Could you write out the soil collection ceremony article below word for word, from "The memorial in Alabama" to "on the columns."?
═══ Text
The ceremony is one of healing and remembrance for the only documented lynching victim in St. Mary’s County – Benjamin Hance – in 1887.

The ceremony begins at 4 pm Nov. 1 at Port of Leonardtown Winery Park, where Mr. Hance was said to have died in 1887. During the ceremony, soil will be collected from the spot where Mr. Hance died and put into two specially made jars. One will travel to Montgomery, AL, and become part of the National Memorial for Peace and Justice, and the other will stay in St. Mary’s County and become part of a traveling display to educate local citizens, visitors, and students.

The Equal Justice Initiative has been partnering with organizations around the country to collect similar jars of soil at other such sites and bringing them to the National Memorial for Peace and Justice.

The memorial in Alabama opened April 26, 2018, and is “the nation’s first memorial dedicated to the legacy of enslaved black people, people terrorized by lynching, African Americans humiliated by racial segregation, and Jim Crow, and people of color burdened with contemporary presumptions of guilt and police violence,” according to the EJI website.

The memorial includes 800 six-foot monuments, each representing a county in the US where a racial terror lynching occurred, the names of the lynching victims engraved on the columns.

“EJI is inviting counties across the country to claim their monuments and install them in their permanent homes in the counties they represent,” explains the website.

In St. Mary’s County, the Soil Collection Ceremony in commemoration of Benjamin Hance, is a partnership with the Equal Justice Initiative, National Memorial for Peace and Justice, St. Mary’s County Museum Division, Maryland Lynching Memorial Project, the town of Leonardtown, St. Mary’s County Sheriff’s Office, Unified Committee on Afro-American Contributions (UCAC), St. Mary’s County NAACP, Community Mediation Center of St. Mary’s County, St. Aloysius Gonzaga Catholic Church in Leonardtown, Together We Will, Sierra Club, Archdiocese of Washington, St. Mary’s Ryken High School, Maryland Commission on African American History & Culture, Tri-County All-Community Collaborative, Closing the Gap Coalition, All Saints Episcopal Parish, St. Mary’s County Libraries, Concerned Black Women, and others.
══════
═══ Entries shown
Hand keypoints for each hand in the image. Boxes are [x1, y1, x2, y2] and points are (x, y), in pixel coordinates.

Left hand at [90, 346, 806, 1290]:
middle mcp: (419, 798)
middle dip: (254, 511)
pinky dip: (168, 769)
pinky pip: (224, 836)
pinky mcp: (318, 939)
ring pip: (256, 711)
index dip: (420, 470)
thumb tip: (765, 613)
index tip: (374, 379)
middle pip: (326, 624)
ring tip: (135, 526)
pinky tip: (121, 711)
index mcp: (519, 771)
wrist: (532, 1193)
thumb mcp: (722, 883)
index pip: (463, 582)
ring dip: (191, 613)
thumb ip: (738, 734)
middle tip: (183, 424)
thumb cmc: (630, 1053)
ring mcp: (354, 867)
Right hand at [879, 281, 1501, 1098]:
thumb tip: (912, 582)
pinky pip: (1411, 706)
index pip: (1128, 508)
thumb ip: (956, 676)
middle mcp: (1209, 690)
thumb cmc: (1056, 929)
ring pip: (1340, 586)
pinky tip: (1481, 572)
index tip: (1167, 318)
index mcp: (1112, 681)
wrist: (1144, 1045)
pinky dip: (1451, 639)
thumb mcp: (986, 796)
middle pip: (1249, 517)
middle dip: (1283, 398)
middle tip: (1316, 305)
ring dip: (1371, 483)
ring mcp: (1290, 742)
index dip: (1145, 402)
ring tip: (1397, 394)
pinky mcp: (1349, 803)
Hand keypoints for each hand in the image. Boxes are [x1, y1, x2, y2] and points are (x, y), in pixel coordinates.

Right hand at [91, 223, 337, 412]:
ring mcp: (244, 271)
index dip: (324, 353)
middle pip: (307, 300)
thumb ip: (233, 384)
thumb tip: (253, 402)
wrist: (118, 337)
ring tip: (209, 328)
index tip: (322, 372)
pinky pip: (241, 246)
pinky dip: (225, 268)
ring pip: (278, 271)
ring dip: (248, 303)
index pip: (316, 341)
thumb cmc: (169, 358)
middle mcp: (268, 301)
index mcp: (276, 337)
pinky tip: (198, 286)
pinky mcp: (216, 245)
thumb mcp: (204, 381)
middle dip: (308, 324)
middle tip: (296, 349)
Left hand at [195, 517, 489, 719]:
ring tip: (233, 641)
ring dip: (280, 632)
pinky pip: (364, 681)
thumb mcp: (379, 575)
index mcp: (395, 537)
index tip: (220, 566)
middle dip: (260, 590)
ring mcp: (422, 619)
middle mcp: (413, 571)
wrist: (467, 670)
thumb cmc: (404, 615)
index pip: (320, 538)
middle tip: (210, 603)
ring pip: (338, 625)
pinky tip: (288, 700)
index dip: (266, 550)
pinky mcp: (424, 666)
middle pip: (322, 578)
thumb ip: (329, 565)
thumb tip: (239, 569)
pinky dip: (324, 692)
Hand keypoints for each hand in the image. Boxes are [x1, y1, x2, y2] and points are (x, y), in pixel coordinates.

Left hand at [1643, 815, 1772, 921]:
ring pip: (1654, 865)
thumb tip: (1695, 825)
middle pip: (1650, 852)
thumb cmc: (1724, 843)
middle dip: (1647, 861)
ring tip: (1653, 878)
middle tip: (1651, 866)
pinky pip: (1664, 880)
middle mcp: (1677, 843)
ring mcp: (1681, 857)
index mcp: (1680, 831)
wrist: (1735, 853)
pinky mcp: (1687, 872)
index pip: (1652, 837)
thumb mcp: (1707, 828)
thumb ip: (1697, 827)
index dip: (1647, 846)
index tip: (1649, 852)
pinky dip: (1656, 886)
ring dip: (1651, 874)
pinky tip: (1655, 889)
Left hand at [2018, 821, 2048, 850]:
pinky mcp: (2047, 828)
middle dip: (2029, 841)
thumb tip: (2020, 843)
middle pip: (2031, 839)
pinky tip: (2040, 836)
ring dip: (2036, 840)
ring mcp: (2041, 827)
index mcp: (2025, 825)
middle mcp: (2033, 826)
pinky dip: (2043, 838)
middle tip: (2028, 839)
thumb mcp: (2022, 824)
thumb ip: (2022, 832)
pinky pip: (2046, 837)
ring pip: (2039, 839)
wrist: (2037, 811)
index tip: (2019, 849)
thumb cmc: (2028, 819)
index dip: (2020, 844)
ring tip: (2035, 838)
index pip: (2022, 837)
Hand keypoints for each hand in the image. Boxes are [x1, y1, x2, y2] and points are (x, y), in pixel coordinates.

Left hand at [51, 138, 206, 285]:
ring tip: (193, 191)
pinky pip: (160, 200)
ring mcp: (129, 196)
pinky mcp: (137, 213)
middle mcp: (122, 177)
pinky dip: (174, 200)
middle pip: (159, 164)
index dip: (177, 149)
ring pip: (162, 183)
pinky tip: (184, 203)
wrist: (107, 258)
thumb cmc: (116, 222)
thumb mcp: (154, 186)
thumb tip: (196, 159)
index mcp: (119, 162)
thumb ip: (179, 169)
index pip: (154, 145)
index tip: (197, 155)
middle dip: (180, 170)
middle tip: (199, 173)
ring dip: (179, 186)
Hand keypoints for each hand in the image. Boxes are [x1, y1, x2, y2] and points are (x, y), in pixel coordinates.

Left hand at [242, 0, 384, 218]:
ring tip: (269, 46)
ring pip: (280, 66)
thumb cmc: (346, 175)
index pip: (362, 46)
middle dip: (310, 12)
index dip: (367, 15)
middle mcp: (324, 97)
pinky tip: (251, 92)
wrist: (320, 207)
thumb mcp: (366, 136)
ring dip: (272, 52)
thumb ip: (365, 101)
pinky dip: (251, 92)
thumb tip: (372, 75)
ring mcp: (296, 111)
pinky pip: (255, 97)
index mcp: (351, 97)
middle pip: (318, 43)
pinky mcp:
══════
Task output
The memorial in Alabama opened April 26, 2018, and is “the nation’s first memorial dedicated to the legacy of enslaved black people, people terrorized by lynching, African Americans humiliated by racial segregation, and Jim Crow, and people of color burdened with contemporary presumptions of guilt and police violence,” according to the EJI website.

The memorial includes 800 six-foot monuments, each representing a county in the US where a racial terror lynching occurred, the names of the lynching victims engraved on the columns.